**PROBLEM STATEMENT:**
Extract every line below, verbatim.

Collected data

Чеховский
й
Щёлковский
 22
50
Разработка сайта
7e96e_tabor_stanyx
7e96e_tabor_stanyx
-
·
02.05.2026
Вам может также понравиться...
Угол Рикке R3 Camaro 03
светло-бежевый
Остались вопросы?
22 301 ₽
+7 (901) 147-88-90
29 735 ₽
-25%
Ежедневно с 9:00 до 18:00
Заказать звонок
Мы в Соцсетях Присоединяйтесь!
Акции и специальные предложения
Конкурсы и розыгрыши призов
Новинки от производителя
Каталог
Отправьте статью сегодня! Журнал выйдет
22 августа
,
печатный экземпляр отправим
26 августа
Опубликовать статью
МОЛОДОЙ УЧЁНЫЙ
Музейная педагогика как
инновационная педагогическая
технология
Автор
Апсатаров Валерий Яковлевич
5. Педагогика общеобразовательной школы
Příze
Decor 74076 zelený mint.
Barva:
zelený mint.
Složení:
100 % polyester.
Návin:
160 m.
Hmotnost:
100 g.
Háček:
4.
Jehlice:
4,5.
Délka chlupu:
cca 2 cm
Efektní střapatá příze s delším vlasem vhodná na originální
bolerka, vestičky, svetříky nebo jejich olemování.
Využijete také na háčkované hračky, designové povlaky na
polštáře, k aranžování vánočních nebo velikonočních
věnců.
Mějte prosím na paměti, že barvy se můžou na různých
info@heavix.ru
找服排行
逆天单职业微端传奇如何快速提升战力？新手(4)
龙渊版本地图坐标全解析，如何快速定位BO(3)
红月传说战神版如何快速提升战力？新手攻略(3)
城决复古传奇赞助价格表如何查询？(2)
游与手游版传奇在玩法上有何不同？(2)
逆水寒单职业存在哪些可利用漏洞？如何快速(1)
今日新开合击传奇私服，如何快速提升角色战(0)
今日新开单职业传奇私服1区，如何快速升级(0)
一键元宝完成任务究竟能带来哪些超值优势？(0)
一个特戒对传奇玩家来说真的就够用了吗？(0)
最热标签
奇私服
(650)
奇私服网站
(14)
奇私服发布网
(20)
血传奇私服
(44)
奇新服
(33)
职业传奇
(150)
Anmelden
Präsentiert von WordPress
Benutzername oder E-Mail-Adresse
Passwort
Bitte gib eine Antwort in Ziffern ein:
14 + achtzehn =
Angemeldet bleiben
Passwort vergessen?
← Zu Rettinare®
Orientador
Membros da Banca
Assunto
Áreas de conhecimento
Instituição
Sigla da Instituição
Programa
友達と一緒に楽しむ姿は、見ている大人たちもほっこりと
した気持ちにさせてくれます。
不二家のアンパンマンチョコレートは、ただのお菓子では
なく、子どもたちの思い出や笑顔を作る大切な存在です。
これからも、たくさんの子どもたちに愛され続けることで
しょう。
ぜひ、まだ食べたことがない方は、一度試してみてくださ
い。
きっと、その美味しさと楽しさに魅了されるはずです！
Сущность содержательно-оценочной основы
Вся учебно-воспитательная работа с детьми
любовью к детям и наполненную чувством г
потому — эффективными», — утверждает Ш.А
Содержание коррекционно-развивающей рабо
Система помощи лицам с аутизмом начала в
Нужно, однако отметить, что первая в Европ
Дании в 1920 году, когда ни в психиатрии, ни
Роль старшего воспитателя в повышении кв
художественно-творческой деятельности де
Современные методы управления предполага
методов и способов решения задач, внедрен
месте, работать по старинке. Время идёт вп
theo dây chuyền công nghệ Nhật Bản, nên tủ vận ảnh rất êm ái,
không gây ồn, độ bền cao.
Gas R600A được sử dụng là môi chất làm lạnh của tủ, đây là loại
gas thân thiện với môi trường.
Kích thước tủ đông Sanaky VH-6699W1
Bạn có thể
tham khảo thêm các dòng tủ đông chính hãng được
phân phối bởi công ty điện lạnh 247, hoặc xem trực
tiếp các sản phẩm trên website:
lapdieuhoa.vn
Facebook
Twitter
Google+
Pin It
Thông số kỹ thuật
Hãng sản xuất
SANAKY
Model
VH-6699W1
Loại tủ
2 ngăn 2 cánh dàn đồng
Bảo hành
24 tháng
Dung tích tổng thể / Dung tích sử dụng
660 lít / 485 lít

**FINISHED EXERCISE:**
Чеховский
й
Щёлковский
 22
50
Разработка сайта
7e96e_tabor_stanyx
7e96e_tabor_stanyx
-
·
02.05.2026
Вам может также понравиться...
Угол Рикке R3 Camaro 03
светло-бежевый
Остались вопросы?
22 301 ₽
+7 (901) 147-88-90
29 735 ₽
-25%
Ежедневно с 9:00 до 18:00
Заказать звонок
Мы в Соцсетях Присоединяйтесь!
Акции и специальные предложения
Конкурсы и розыгрыши призов
Новинки от производителя
Каталог
Отправьте статью сегодня! Журнал выйдет
22 августа
,
печатный экземпляр отправим
26 августа
Опубликовать статью
МОЛОДОЙ УЧЁНЫЙ
Музейная педагогика как
инновационная педагогическая
технология
Автор
Апсатаров Валерий Яковлевич
5. Педагогика общеобразовательной школы
Příze
Decor 74076 zelený mint.
Barva:
zelený mint.
Složení:
100 % polyester.
Návin:
160 m.
Hmotnost:
100 g.
Háček:
4.
Jehlice:
4,5.
Délka chlupu:
cca 2 cm
Efektní střapatá příze s delším vlasem vhodná na originální
bolerka, vestičky, svetříky nebo jejich olemování.
Využijete také na háčkované hračky, designové povlaky na
polštáře, k aranžování vánočních nebo velikonočních
věnců.
Mějte prosím na paměti, že barvy se můžou na různých
info@heavix.ru
找服排行
逆天单职业微端传奇如何快速提升战力？新手(4)
龙渊版本地图坐标全解析，如何快速定位BO(3)
红月传说战神版如何快速提升战力？新手攻略(3)
城决复古传奇赞助价格表如何查询？(2)
游与手游版传奇在玩法上有何不同？(2)
逆水寒单职业存在哪些可利用漏洞？如何快速(1)
今日新开合击传奇私服，如何快速提升角色战(0)
今日新开单职业传奇私服1区，如何快速升级(0)
一键元宝完成任务究竟能带来哪些超值优势？(0)
一个特戒对传奇玩家来说真的就够用了吗？(0)
最热标签
奇私服
(650)
奇私服网站
(14)
奇私服发布网
(20)
血传奇私服
(44)
奇新服
(33)
职业传奇
(150)
Anmelden
Präsentiert von WordPress
Benutzername oder E-Mail-Adresse
Passwort
Bitte gib eine Antwort in Ziffern ein:
14 + achtzehn =
Angemeldet bleiben
Passwort vergessen?
← Zu Rettinare®
Orientador
Membros da Banca
Assunto
Áreas de conhecimento
Instituição
Sigla da Instituição
Programa
友達と一緒に楽しむ姿は、見ている大人たちもほっこりと
した気持ちにさせてくれます。
不二家のアンパンマンチョコレートは、ただのお菓子では
なく、子どもたちの思い出や笑顔を作る大切な存在です。
これからも、たくさんの子どもたちに愛され続けることで
しょう。
ぜひ、まだ食べたことがない方は、一度試してみてくださ
い。
きっと、その美味しさと楽しさに魅了されるはずです！
Сущность содержательно-оценочной основы
Вся учебно-воспитательная работа с детьми
любовью к детям и наполненную чувством г
потому — эффективными», — утверждает Ш.А
Содержание коррекционно-развивающей рабо
Система помощи лицам с аутизмом начала в
Нужно, однако отметить, что первая в Европ
Дании в 1920 году, когда ни в психиатрии, ни
Роль старшего воспитателя в повышении кв
художественно-творческой деятельности де
Современные методы управления предполага
методов и способов решения задач, внедрен
месте, работать по старинке. Время идёт вп
theo dây chuyền công nghệ Nhật Bản, nên tủ vận ảnh rất êm ái,
không gây ồn, độ bền cao.
Gas R600A được sử dụng là môi chất làm lạnh của tủ, đây là loại
gas thân thiện với môi trường.
Kích thước tủ đông Sanaky VH-6699W1
Bạn có thể
tham khảo thêm các dòng tủ đông chính hãng được
phân phối bởi công ty điện lạnh 247, hoặc xem trực
tiếp các sản phẩm trên website:
lapdieuhoa.vn
Facebook
Twitter
Google+
Pin It
Thông số kỹ thuật
Hãng sản xuất
SANAKY
Model
VH-6699W1
Loại tủ
2 ngăn 2 cánh dàn đồng
Bảo hành
24 tháng
Dung tích tổng thể / Dung tích sử dụng
660 lít / 485 lít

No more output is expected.